My observatory sits in an open field in southern Maryland a few miles inland from the Chesapeake Bay (yes, that is why the control room looks like a ship's wheel house). The telescope is mounted on a concrete pier that is well separated from the control room to minimize local seeing effects.
The telescope is a 115 mm diameter f/7 (800 mm focal length) achromatic refractor that I built around a lens assembly that I picked up on the resale market. The lens was reported to be identical to the one used by Henry Paul in the telescope shown on page 314 of Amateur Telescope Making vol. III (1982 printing). In front of the objective lens is a full aperture filter consisting of a 125 mm diameter, 12 mm thick, fused silica window, with a wave front error of better than 1/5 wave. The window was coated by Melles Griot with a metallic neutral density coating to to an optical denity of 1.2 (6% transmission).

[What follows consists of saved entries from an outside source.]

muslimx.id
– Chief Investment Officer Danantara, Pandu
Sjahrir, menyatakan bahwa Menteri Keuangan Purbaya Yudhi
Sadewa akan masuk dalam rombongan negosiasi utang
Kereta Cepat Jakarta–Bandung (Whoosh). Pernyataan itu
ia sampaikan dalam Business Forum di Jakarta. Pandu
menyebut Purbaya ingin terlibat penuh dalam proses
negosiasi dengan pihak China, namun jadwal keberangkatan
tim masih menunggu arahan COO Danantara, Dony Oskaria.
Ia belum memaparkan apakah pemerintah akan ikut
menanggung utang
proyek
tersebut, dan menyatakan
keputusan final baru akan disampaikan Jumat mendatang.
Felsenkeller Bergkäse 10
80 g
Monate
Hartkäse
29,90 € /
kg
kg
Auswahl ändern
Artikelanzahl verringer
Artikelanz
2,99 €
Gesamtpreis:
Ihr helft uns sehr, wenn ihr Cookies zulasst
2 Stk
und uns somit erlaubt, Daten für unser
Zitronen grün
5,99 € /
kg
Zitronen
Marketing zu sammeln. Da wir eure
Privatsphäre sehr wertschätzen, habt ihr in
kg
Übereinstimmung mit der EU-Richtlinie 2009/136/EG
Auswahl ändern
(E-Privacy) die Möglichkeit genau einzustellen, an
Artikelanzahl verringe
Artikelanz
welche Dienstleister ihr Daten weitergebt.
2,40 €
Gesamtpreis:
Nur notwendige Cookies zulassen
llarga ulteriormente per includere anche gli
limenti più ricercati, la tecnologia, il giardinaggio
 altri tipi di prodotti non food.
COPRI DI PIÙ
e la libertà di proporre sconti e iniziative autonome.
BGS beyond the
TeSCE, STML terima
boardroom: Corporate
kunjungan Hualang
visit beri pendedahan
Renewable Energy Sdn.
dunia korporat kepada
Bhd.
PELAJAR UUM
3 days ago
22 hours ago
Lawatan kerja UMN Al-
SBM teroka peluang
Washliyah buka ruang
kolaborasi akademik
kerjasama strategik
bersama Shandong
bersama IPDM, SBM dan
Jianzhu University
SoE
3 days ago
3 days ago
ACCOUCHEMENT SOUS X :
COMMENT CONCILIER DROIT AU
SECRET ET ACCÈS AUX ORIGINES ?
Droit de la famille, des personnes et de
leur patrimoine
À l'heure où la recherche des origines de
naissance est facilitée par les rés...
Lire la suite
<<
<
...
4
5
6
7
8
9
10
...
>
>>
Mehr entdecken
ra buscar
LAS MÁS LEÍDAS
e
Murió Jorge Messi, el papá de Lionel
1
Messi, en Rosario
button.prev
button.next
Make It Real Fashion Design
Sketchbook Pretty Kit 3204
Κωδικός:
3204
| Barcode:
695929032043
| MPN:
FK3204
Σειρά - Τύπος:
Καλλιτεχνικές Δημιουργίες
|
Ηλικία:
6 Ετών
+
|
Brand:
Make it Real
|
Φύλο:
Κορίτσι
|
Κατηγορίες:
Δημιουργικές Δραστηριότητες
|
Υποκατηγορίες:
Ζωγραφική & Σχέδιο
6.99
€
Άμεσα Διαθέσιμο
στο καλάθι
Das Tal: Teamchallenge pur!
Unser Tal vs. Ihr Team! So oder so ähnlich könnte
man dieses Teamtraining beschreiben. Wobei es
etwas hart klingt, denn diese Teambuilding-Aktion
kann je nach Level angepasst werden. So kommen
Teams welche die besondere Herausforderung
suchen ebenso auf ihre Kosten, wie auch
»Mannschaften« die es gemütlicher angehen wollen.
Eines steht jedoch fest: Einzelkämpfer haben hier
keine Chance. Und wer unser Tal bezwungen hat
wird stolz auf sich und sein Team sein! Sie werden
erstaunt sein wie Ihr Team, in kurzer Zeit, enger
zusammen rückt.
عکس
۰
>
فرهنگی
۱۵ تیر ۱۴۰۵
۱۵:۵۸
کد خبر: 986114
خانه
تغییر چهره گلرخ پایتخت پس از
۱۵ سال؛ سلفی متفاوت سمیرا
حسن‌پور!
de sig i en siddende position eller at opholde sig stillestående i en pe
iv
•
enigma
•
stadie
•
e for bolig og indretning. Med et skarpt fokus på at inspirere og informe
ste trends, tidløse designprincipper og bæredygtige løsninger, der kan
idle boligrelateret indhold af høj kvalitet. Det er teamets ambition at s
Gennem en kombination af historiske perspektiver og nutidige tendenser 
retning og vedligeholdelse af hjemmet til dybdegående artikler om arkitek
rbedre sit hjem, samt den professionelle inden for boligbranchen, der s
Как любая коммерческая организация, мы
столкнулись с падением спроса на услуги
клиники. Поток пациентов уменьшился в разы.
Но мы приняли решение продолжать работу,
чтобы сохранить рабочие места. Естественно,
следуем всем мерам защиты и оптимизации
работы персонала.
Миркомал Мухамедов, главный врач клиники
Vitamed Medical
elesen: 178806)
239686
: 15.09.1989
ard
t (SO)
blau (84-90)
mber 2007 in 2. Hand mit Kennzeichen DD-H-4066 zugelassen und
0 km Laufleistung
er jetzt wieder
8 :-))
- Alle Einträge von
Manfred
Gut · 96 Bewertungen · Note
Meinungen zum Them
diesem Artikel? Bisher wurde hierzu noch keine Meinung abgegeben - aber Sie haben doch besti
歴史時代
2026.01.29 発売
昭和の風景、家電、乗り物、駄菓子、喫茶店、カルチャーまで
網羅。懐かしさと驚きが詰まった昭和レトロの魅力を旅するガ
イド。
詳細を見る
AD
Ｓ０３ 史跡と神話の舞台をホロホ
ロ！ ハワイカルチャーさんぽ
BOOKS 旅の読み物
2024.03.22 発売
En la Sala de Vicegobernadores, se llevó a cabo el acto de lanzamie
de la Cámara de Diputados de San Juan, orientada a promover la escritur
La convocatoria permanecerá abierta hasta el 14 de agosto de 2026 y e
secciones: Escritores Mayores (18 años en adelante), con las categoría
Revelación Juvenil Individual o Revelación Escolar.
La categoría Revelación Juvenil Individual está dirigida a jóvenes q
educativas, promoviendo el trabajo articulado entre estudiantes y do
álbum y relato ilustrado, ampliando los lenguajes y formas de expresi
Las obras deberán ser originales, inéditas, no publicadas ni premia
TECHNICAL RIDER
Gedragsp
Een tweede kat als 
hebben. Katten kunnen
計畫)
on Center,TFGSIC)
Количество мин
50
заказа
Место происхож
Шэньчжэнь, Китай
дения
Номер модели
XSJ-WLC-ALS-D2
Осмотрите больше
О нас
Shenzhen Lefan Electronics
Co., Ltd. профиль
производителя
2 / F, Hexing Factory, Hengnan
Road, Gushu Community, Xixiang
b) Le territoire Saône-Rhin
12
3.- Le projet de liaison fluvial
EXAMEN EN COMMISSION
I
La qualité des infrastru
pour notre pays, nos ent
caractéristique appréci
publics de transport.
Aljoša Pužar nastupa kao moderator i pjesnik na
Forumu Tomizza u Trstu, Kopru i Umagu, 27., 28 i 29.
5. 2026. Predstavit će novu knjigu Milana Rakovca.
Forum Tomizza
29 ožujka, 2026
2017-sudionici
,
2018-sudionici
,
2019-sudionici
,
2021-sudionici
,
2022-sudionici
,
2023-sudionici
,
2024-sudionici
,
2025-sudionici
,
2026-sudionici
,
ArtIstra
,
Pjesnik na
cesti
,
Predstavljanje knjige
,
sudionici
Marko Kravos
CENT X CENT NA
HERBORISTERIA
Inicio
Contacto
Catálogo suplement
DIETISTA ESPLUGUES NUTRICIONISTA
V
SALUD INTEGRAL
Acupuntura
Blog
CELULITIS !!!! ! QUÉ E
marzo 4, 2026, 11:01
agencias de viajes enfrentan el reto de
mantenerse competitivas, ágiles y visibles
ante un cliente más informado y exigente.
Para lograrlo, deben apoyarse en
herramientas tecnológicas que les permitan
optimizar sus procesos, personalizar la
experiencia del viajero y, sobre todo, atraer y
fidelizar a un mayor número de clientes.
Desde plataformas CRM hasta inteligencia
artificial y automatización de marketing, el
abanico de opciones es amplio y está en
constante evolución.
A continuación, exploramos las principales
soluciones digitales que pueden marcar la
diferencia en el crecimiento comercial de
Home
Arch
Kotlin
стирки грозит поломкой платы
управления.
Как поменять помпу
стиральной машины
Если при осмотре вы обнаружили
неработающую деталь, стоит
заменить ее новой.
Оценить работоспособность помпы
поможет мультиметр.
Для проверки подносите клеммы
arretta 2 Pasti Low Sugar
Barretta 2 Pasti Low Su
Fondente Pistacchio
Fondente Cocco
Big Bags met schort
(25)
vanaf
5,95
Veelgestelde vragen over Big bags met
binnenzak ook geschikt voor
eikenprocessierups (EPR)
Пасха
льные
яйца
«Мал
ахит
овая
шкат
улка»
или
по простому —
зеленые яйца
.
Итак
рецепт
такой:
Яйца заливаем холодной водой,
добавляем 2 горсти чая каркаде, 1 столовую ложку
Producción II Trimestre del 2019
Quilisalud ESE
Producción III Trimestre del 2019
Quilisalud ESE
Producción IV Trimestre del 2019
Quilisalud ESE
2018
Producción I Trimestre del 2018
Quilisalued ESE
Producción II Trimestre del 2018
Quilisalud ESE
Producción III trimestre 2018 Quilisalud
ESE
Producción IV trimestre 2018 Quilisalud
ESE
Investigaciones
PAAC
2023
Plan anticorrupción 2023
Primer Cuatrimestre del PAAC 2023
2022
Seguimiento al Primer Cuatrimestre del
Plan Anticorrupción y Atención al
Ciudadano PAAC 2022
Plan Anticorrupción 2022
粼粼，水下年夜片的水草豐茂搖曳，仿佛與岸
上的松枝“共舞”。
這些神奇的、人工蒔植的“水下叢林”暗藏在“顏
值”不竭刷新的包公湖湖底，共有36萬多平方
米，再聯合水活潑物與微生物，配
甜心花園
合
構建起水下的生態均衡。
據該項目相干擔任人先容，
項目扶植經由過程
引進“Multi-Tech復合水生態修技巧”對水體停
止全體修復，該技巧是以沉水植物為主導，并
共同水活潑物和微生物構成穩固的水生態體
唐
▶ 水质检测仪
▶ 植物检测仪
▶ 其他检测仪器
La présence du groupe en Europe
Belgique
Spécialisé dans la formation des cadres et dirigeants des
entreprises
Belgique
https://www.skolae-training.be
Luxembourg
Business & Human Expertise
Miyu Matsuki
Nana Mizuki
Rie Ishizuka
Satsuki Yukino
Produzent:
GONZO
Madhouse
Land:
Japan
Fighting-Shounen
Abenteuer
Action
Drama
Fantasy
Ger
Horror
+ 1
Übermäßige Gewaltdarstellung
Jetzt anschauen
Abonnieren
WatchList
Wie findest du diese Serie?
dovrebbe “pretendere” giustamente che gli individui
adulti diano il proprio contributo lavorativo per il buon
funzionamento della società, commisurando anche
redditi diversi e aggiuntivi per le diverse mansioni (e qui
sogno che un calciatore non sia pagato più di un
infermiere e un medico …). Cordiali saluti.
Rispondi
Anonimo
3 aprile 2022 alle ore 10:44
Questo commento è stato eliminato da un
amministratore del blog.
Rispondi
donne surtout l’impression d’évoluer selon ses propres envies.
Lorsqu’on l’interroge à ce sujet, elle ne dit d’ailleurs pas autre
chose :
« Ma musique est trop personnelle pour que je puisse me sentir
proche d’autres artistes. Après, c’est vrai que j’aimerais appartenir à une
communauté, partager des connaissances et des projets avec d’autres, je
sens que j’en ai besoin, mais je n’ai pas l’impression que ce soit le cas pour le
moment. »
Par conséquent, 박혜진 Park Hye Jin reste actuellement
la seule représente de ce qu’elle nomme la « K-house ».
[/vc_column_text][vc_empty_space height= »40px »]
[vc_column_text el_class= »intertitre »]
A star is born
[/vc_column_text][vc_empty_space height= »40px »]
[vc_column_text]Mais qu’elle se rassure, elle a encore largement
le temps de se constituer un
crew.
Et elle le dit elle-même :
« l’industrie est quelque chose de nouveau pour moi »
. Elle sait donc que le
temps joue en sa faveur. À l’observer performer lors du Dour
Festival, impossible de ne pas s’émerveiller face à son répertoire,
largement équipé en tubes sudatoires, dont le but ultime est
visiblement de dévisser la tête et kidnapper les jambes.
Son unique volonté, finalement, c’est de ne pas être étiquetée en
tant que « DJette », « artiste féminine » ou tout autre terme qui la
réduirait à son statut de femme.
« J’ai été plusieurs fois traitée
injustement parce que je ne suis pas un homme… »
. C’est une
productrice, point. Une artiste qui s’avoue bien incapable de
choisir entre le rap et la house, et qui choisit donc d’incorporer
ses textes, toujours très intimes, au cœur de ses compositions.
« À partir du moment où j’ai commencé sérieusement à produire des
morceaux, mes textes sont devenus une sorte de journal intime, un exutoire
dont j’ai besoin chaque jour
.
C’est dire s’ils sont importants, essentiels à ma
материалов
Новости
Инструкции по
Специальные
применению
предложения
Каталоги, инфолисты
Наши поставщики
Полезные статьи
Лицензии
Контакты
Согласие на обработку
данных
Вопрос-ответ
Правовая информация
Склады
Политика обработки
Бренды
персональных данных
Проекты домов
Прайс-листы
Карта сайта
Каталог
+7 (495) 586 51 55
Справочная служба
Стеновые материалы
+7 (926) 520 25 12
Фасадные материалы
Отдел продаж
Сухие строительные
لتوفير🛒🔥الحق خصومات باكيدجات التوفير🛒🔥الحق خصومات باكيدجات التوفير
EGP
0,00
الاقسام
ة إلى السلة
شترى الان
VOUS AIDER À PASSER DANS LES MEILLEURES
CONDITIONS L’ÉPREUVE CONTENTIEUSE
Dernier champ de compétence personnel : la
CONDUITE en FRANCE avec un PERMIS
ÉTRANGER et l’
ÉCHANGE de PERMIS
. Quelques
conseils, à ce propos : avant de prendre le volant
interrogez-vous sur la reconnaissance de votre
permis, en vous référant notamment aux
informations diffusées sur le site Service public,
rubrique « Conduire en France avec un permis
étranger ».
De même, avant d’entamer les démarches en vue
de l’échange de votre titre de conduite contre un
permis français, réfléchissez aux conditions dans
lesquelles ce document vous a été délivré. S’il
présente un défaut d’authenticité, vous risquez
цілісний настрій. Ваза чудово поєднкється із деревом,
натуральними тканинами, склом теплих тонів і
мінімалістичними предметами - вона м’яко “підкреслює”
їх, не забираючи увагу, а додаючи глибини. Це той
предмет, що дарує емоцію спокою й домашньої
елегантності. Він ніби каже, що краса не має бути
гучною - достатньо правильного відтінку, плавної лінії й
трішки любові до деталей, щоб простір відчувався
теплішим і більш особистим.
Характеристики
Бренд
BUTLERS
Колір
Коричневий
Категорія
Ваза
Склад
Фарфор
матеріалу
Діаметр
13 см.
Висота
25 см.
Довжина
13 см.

The instrument package (from the front aperture back) consists of a 4 mm diameter field stop, a 16 mm focal length projection lens that I got out of a junked high-end microfilm printer, a 9 nm bandwidth interference filter centered on 520 nm, a 70% transmission plate beam splitter (in the aluminum cube), an inexpensive black and white CCD video camera (on the reflection port of the beam splitter), and an Olympus OM-1 camera with a motor drive and data back that records the date and time. The beam splitter reflects 30% of the light to the video camera which is parfocal with the film camera. The video camera transmits an image to a monitor in the control room that I watch for moments of good seeing. The Olympus motor drive permits remote triggering and winding of the OM-1.